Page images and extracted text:

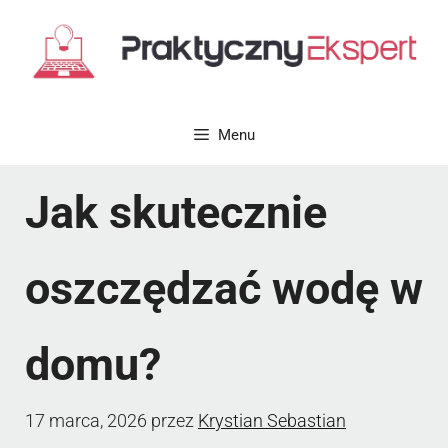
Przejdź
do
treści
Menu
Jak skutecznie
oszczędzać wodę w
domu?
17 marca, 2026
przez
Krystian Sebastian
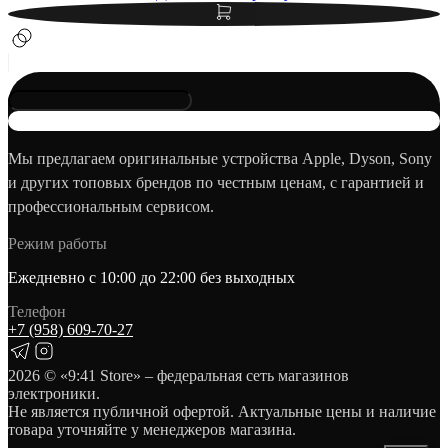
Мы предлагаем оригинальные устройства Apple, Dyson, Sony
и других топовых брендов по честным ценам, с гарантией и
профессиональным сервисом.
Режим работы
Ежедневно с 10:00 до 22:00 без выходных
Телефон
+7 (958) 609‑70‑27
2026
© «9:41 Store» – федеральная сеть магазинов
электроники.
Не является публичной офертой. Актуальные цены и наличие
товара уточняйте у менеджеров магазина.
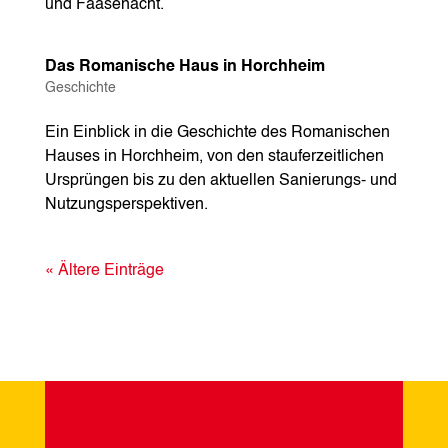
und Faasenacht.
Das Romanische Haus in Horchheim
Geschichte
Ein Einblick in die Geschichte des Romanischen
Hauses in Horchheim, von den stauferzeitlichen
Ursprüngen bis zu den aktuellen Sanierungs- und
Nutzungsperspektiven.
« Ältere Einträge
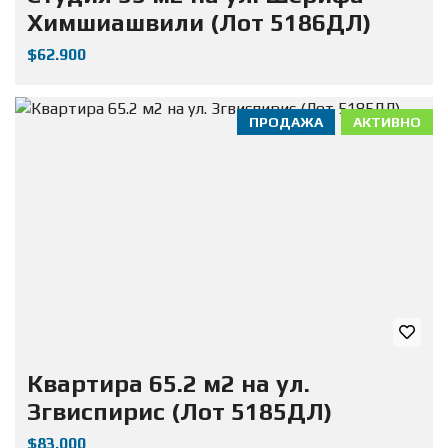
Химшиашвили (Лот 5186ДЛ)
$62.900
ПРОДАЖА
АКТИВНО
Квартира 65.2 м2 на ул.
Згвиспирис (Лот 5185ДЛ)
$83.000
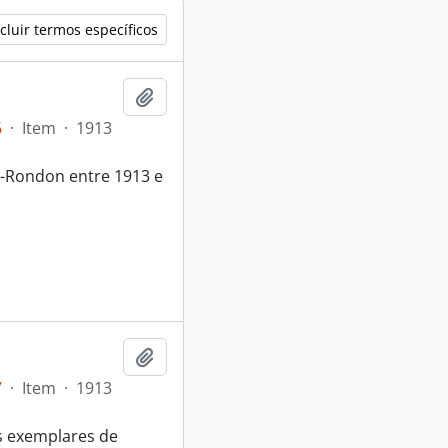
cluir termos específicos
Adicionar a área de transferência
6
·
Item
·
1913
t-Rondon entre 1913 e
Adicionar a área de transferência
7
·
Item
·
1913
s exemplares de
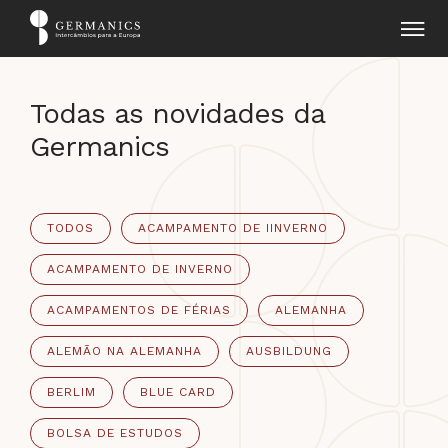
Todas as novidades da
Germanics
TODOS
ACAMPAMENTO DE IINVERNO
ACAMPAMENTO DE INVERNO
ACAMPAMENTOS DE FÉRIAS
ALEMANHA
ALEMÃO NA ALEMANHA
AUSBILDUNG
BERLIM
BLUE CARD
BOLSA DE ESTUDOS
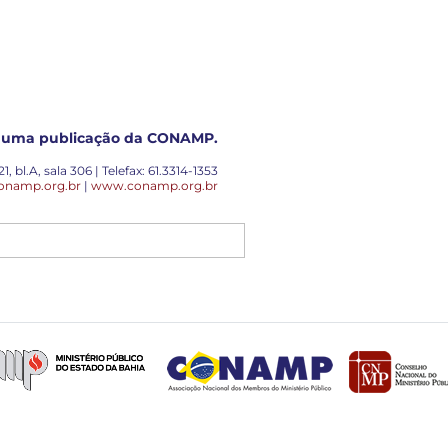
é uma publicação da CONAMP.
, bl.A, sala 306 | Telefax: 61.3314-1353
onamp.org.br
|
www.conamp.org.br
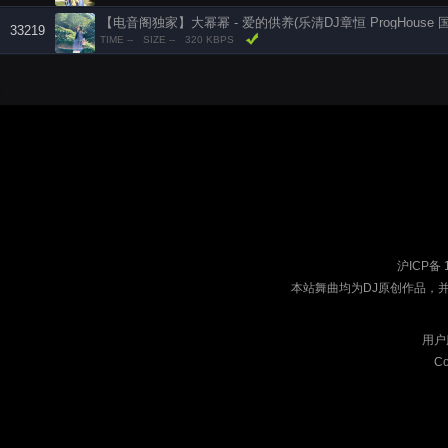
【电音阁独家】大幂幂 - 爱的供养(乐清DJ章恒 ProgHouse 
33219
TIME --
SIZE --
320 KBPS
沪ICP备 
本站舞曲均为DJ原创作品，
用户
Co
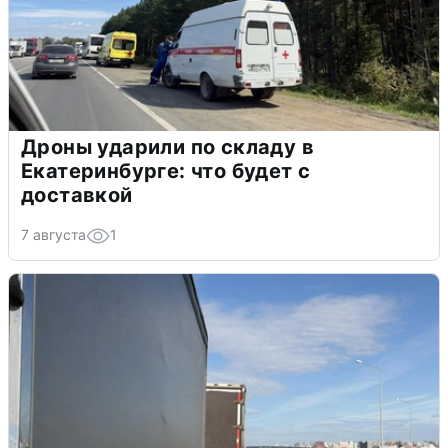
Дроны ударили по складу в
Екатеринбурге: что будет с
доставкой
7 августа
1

▶ [DIRECTIVE]: Work out the number of lines in the records that contain the string "Geschichte". Nothing but that number should be sent back.

▶ [TASK RESULT]: 2